Problem description: Write out the records below exactly as they appear, skipping each picture.

Data excerpts:
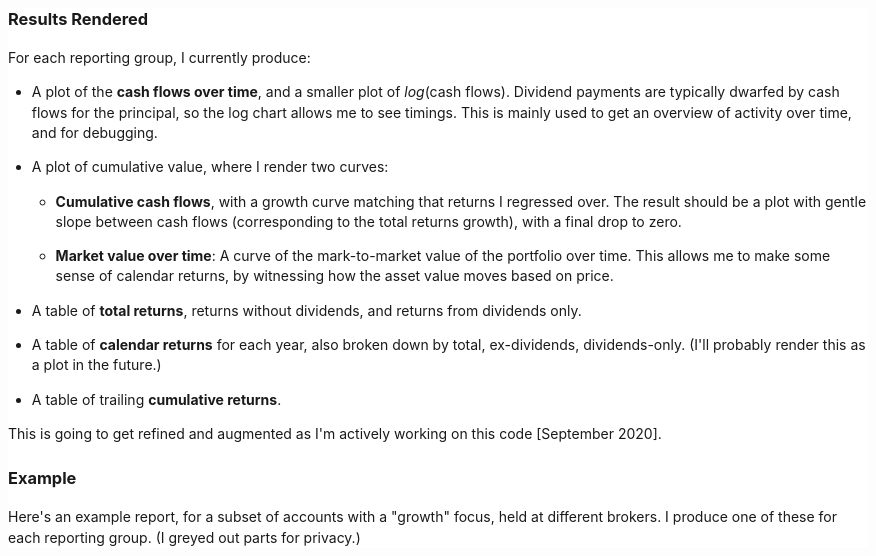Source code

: ### Results Rendered<a id="results-rendered"></a>

For each reporting group, I currently produce:

-   A plot of the **cash flows over time**, and a smaller plot of *log*(cash flows). Dividend payments are typically dwarfed by cash flows for the principal, so the log chart allows me to see timings. This is mainly used to get an overview of activity over time, and for debugging.

-   A plot of cumulative value, where I render two curves:

    -   **Cumulative cash flows**, with a growth curve matching that returns I regressed over. The result should be a plot with gentle slope between cash flows (corresponding to the total returns growth), with a final drop to zero.

    -   **Market value over time**: A curve of the mark-to-market value of the portfolio over time. This allows me to make some sense of calendar returns, by witnessing how the asset value moves based on price.

-   A table of **total returns**, returns without dividends, and returns from dividends only.

-   A table of **calendar returns** for each year, also broken down by total, ex-dividends, dividends-only. (I'll probably render this as a plot in the future.)

-   A table of trailing **cumulative returns**.

This is going to get refined and augmented as I'm actively working on this code \[September 2020\].

### Example<a id="example"></a>

Here's an example report, for a subset of accounts with a "growth" focus, held at different brokers. I produce one of these for each reporting group. (I greyed out parts for privacy.)
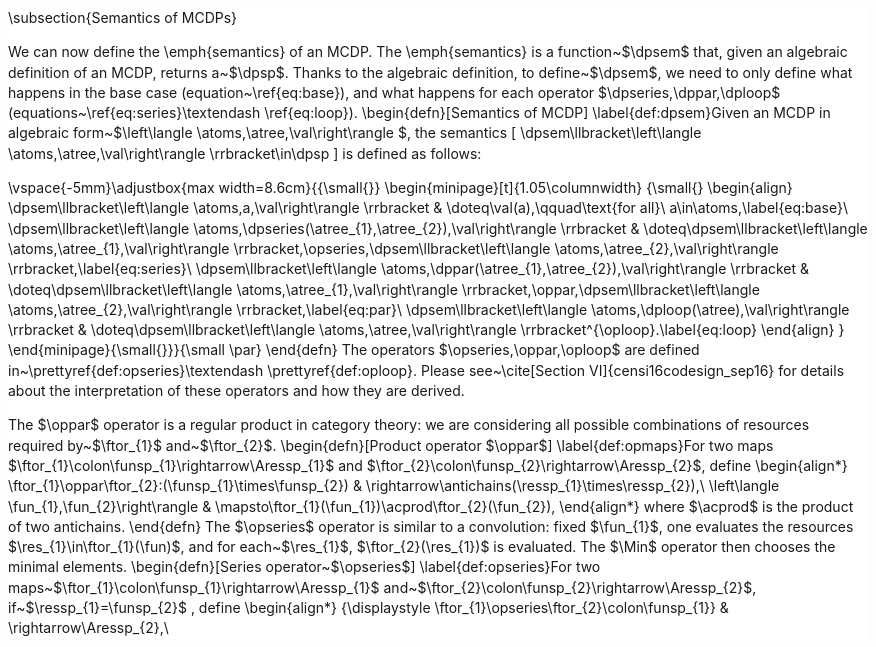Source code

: 
\subsection{Semantics of MCDPs}

We can now define the \emph{semantics} of an MCDP. The \emph{semantics}
is a function~$\dpsem$ that, given an algebraic definition of an
MCDP, returns a~$\dpsp$. Thanks to the algebraic definition, to
define~$\dpsem$, we need to only define what happens in the base
case (equation~\ref{eq:base}), and what happens for each operator
$\dpseries,\dppar,\dploop$ (equations~\ref{eq:series}\textendash \ref{eq:loop}).
\begin{defn}[Semantics of MCDP]
\label{def:dpsem}Given an MCDP in algebraic form~$\left\langle \atoms,\atree,\val\right\rangle $,
the semantics
\[
\dpsem\llbracket\left\langle \atoms,\atree,\val\right\rangle \rrbracket\in\dpsp
\]
is defined as follows:

\vspace{-5mm}\adjustbox{max width=8.6cm}{{\small{}}
\begin{minipage}[t]{1.05\columnwidth}
{\small{}
\begin{align}
\dpsem\llbracket\left\langle \atoms,a,\val\right\rangle \rrbracket & \doteq\val(a),\qquad\text{for all}\ a\in\atoms,\label{eq:base}\\
\dpsem\llbracket\left\langle \atoms,\dpseries(\atree_{1},\atree_{2}),\val\right\rangle \rrbracket & \doteq\dpsem\llbracket\left\langle \atoms,\atree_{1},\val\right\rangle \rrbracket\,\opseries\,\dpsem\llbracket\left\langle \atoms,\atree_{2},\val\right\rangle \rrbracket,\label{eq:series}\\
\dpsem\llbracket\left\langle \atoms,\dppar(\atree_{1},\atree_{2}),\val\right\rangle \rrbracket & \doteq\dpsem\llbracket\left\langle \atoms,\atree_{1},\val\right\rangle \rrbracket\,\oppar\,\dpsem\llbracket\left\langle \atoms,\atree_{2},\val\right\rangle \rrbracket,\label{eq:par}\\
\dpsem\llbracket\left\langle \atoms,\dploop(\atree),\val\right\rangle \rrbracket & \doteq\dpsem\llbracket\left\langle \atoms,\atree,\val\right\rangle \rrbracket^{\oploop}.\label{eq:loop}
\end{align}
}
\end{minipage}{\small{}}}{\small \par}
\end{defn}
The operators $\opseries,\oppar,\oploop$ are defined in~\prettyref{def:opseries}\textendash \prettyref{def:oploop}.
Please see~\cite[Section VI]{censi16codesign_sep16} for details
about the interpretation of these operators and how they are derived.

The $\oppar$ operator is a regular product in category theory: we
are considering all possible combinations of resources required by~$\ftor_{1}$
and~$\ftor_{2}$.
\begin{defn}[Product operator $\oppar$]
\label{def:opmaps}For two maps $\ftor_{1}\colon\funsp_{1}\rightarrow\Aressp_{1}$
and $\ftor_{2}\colon\funsp_{2}\rightarrow\Aressp_{2}$, define
\begin{align*}
\ftor_{1}\oppar\ftor_{2}:(\funsp_{1}\times\funsp_{2}) & \rightarrow\antichains(\ressp_{1}\times\ressp_{2}),\\
\left\langle \fun_{1},\fun_{2}\right\rangle  & \mapsto\ftor_{1}(\fun_{1})\acprod\ftor_{2}(\fun_{2}),
\end{align*}
where $\acprod$ is the product of two antichains.
\end{defn}
The $\opseries$ operator is similar to a convolution: fixed $\fun_{1}$,
one evaluates the resources $\res_{1}\in\ftor_{1}(\fun)$, and for
each~$\res_{1}$, $\ftor_{2}(\res_{1})$ is evaluated. The $\Min$
operator then chooses the minimal elements.
\begin{defn}[Series operator~$\opseries$]
\label{def:opseries}For two maps~$\ftor_{1}\colon\funsp_{1}\rightarrow\Aressp_{1}$
and~$\ftor_{2}\colon\funsp_{2}\rightarrow\Aressp_{2}$, if~$\ressp_{1}=\funsp_{2}$
, define
\begin{align*}
{\displaystyle \ftor_{1}\opseries\ftor_{2}\colon\funsp_{1}} & \rightarrow\Aressp_{2},\\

Solution:
Source code

: ### Results Rendered<a id="results-rendered"></a>

For each reporting group, I currently produce:

-   A plot of the **cash flows over time**, and a smaller plot of *log*(cash flows). Dividend payments are typically dwarfed by cash flows for the principal, so the log chart allows me to see timings. This is mainly used to get an overview of activity over time, and for debugging.

-   A plot of cumulative value, where I render two curves:

    -   **Cumulative cash flows**, with a growth curve matching that returns I regressed over. The result should be a plot with gentle slope between cash flows (corresponding to the total returns growth), with a final drop to zero.

    -   **Market value over time**: A curve of the mark-to-market value of the portfolio over time. This allows me to make some sense of calendar returns, by witnessing how the asset value moves based on price.

-   A table of **total returns**, returns without dividends, and returns from dividends only.

-   A table of **calendar returns** for each year, also broken down by total, ex-dividends, dividends-only. (I'll probably render this as a plot in the future.)

-   A table of trailing **cumulative returns**.

This is going to get refined and augmented as I'm actively working on this code \[September 2020\].

### Example<a id="example"></a>

Here's an example report, for a subset of accounts with a "growth" focus, held at different brokers. I produce one of these for each reporting group. (I greyed out parts for privacy.)
Source code

: 
\subsection{Semantics of MCDPs}

We can now define the \emph{semantics} of an MCDP. The \emph{semantics}
is a function~$\dpsem$ that, given an algebraic definition of an
MCDP, returns a~$\dpsp$. Thanks to the algebraic definition, to
define~$\dpsem$, we need to only define what happens in the base
case (equation~\ref{eq:base}), and what happens for each operator
$\dpseries,\dppar,\dploop$ (equations~\ref{eq:series}\textendash \ref{eq:loop}).
\begin{defn}[Semantics of MCDP]
\label{def:dpsem}Given an MCDP in algebraic form~$\left\langle \atoms,\atree,\val\right\rangle $,
the semantics
\[
\dpsem\llbracket\left\langle \atoms,\atree,\val\right\rangle \rrbracket\in\dpsp
\]
is defined as follows:

\vspace{-5mm}\adjustbox{max width=8.6cm}{{\small{}}
\begin{minipage}[t]{1.05\columnwidth}
{\small{}
\begin{align}
\dpsem\llbracket\left\langle \atoms,a,\val\right\rangle \rrbracket & \doteq\val(a),\qquad\text{for all}\ a\in\atoms,\label{eq:base}\\
\dpsem\llbracket\left\langle \atoms,\dpseries(\atree_{1},\atree_{2}),\val\right\rangle \rrbracket & \doteq\dpsem\llbracket\left\langle \atoms,\atree_{1},\val\right\rangle \rrbracket\,\opseries\,\dpsem\llbracket\left\langle \atoms,\atree_{2},\val\right\rangle \rrbracket,\label{eq:series}\\
\dpsem\llbracket\left\langle \atoms,\dppar(\atree_{1},\atree_{2}),\val\right\rangle \rrbracket & \doteq\dpsem\llbracket\left\langle \atoms,\atree_{1},\val\right\rangle \rrbracket\,\oppar\,\dpsem\llbracket\left\langle \atoms,\atree_{2},\val\right\rangle \rrbracket,\label{eq:par}\\
\dpsem\llbracket\left\langle \atoms,\dploop(\atree),\val\right\rangle \rrbracket & \doteq\dpsem\llbracket\left\langle \atoms,\atree,\val\right\rangle \rrbracket^{\oploop}.\label{eq:loop}
\end{align}
}
\end{minipage}{\small{}}}{\small \par}
\end{defn}
The operators $\opseries,\oppar,\oploop$ are defined in~\prettyref{def:opseries}\textendash \prettyref{def:oploop}.
Please see~\cite[Section VI]{censi16codesign_sep16} for details
about the interpretation of these operators and how they are derived.

The $\oppar$ operator is a regular product in category theory: we
are considering all possible combinations of resources required by~$\ftor_{1}$
and~$\ftor_{2}$.
\begin{defn}[Product operator $\oppar$]
\label{def:opmaps}For two maps $\ftor_{1}\colon\funsp_{1}\rightarrow\Aressp_{1}$
and $\ftor_{2}\colon\funsp_{2}\rightarrow\Aressp_{2}$, define
\begin{align*}
\ftor_{1}\oppar\ftor_{2}:(\funsp_{1}\times\funsp_{2}) & \rightarrow\antichains(\ressp_{1}\times\ressp_{2}),\\
\left\langle \fun_{1},\fun_{2}\right\rangle  & \mapsto\ftor_{1}(\fun_{1})\acprod\ftor_{2}(\fun_{2}),
\end{align*}
where $\acprod$ is the product of two antichains.
\end{defn}
The $\opseries$ operator is similar to a convolution: fixed $\fun_{1}$,
one evaluates the resources $\res_{1}\in\ftor_{1}(\fun)$, and for
each~$\res_{1}$, $\ftor_{2}(\res_{1})$ is evaluated. The $\Min$
operator then chooses the minimal elements.
\begin{defn}[Series operator~$\opseries$]
\label{def:opseries}For two maps~$\ftor_{1}\colon\funsp_{1}\rightarrow\Aressp_{1}$
and~$\ftor_{2}\colon\funsp_{2}\rightarrow\Aressp_{2}$, if~$\ressp_{1}=\funsp_{2}$
, define
\begin{align*}
{\displaystyle \ftor_{1}\opseries\ftor_{2}\colon\funsp_{1}} & \rightarrow\Aressp_{2},\\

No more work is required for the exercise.